Data for review:

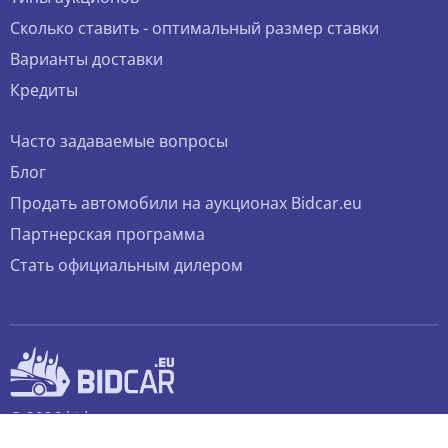
Сколько ставить - оптимальный размер ставки
Варианты доставки
Кредиты
Часто задаваемые вопросы
Блог
Продать автомобили на аукционах Bidcar.eu
Партнерская программа
Стать официальным дилером
© 2026 bidcar.eu
Все права защищены.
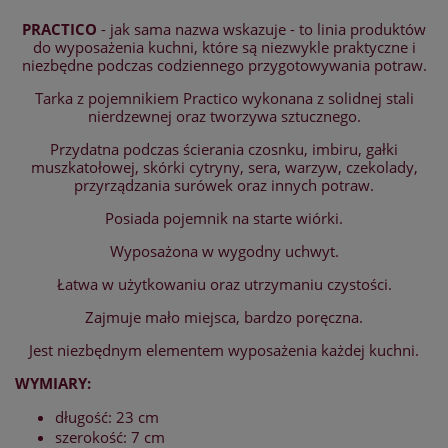
PRACTICO
- jak sama nazwa wskazuje - to linia produktów
do wyposażenia kuchni, które są niezwykle praktyczne i
niezbędne podczas codziennego przygotowywania potraw.
Tarka z pojemnikiem Practico wykonana z solidnej stali
nierdzewnej oraz tworzywa sztucznego.
Przydatna podczas ścierania czosnku, imbiru, gałki
muszkatołowej, skórki cytryny, sera, warzyw, czekolady,
przyrządzania surówek oraz innych potraw.
Posiada pojemnik na starte wiórki.
Wyposażona w wygodny uchwyt.
Łatwa w użytkowaniu oraz utrzymaniu czystości.
Zajmuje mało miejsca, bardzo poręczna.
Jest niezbędnym elementem wyposażenia każdej kuchni.
WYMIARY:
długość: 23 cm
szerokość: 7 cm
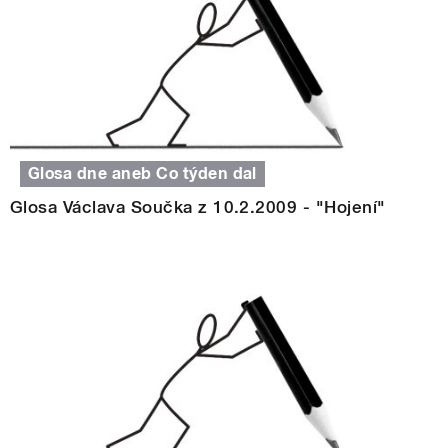
Glosa dne aneb Co týden dal
Glosa Václava Součka z 10.2.2009 - "Hojení"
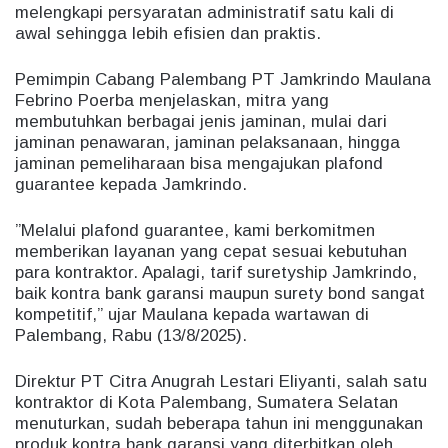
melengkapi persyaratan administratif satu kali di
awal sehingga lebih efisien dan praktis.
Pemimpin Cabang Palembang PT Jamkrindo Maulana
Febrino Poerba menjelaskan, mitra yang
membutuhkan berbagai jenis jaminan, mulai dari
jaminan penawaran, jaminan pelaksanaan, hingga
jaminan pemeliharaan bisa mengajukan plafond
guarantee kepada Jamkrindo.
”Melalui plafond guarantee, kami berkomitmen
memberikan layanan yang cepat sesuai kebutuhan
para kontraktor. Apalagi, tarif suretyship Jamkrindo,
baik kontra bank garansi maupun surety bond sangat
kompetitif,” ujar Maulana kepada wartawan di
Palembang, Rabu (13/8/2025).
Direktur PT Citra Anugrah Lestari Eliyanti, salah satu
kontraktor di Kota Palembang, Sumatera Selatan
menuturkan, sudah beberapa tahun ini menggunakan
produk kontra bank garansi yang diterbitkan oleh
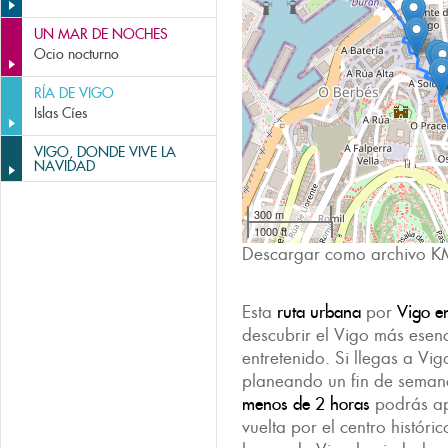
UN MAR DE NOCHES
Ocio nocturno
RÍA DE VIGO
Islas Cíes
VIGO, DONDE VIVE LA
NAVIDAD
300 m
1000 ft
Descargar como archivo K
Esta
ruta urbana
por
Vigo e
descubrir el Vigo más esenc
entretenido. Si llegas a Vig
planeando un fin de seman
menos de 2 horas
podrás ap
vuelta por el centro histór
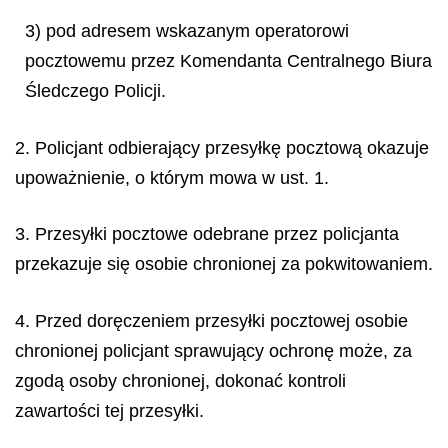
3) pod adresem wskazanym operatorowi
pocztowemu przez Komendanta Centralnego Biura
Śledczego Policji.
2. Policjant odbierający przesyłkę pocztową okazuje
upoważnienie, o którym mowa w ust. 1.
3. Przesyłki pocztowe odebrane przez policjanta
przekazuje się osobie chronionej za pokwitowaniem.
4. Przed doręczeniem przesyłki pocztowej osobie
chronionej policjant sprawujący ochronę może, za
zgodą osoby chronionej, dokonać kontroli
zawartości tej przesyłki.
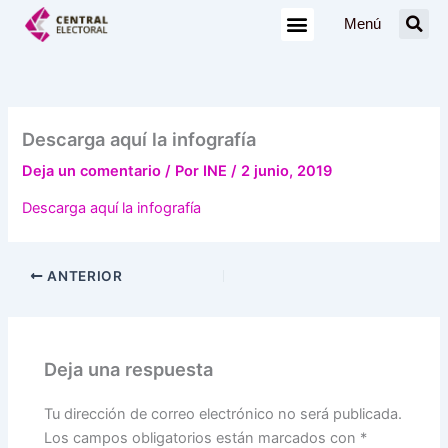
Ir
Menú
al
contenido
Descarga aquí la infografía
Deja un comentario
/ Por
INE
/
2 junio, 2019
Descarga aquí la infografía
ANTERIOR
Deja una respuesta
Tu dirección de correo electrónico no será publicada.
Los campos obligatorios están marcados con
*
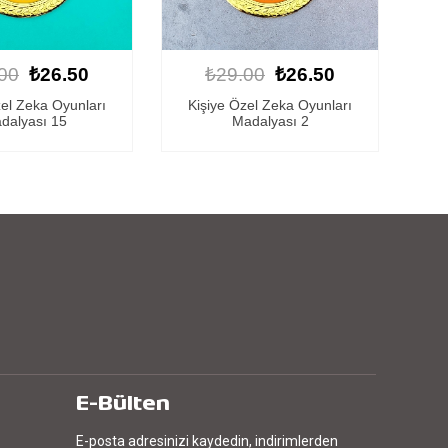
00
₺26.50
₺29.00
₺26.50
zel Zeka Oyunları
Kişiye Özel Zeka Oyunları
Ki
dalyası 2
Madalyası 11
E-Bülten
E-posta adresinizi kaydedin, indirimlerden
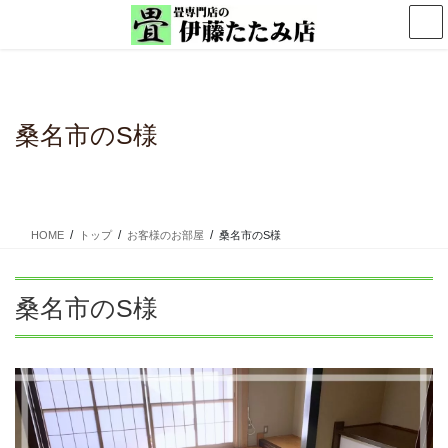
コ
ナ
ン
ビ
テ
ゲ
ン
ー
ツ
シ
に
ョ
桑名市のS様
移
ン
動
に
移
動
HOME
トップ
お客様のお部屋
桑名市のS様
桑名市のS様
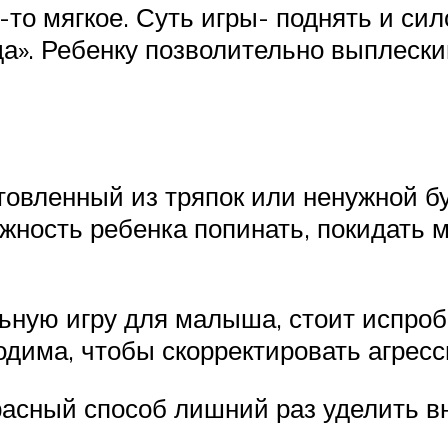
то мягкое. Суть игры- поднять и сил
а». Ребенку позволительно выплески
товленный из тряпок или ненужной б
ожность ребенка попинать, покидать 
ную игру для малыша, стоит испроб
ходима, чтобы скорректировать агрес
красный способ лишний раз уделить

Required action: Copy out every line of the records that contains the word "Glosa", matching its uppercase and lowercase letters exactly.

Exercise response:
Glosa dne aneb Co týden dal
Glosa Václava Součka z 10.2.2009 - "Hojení"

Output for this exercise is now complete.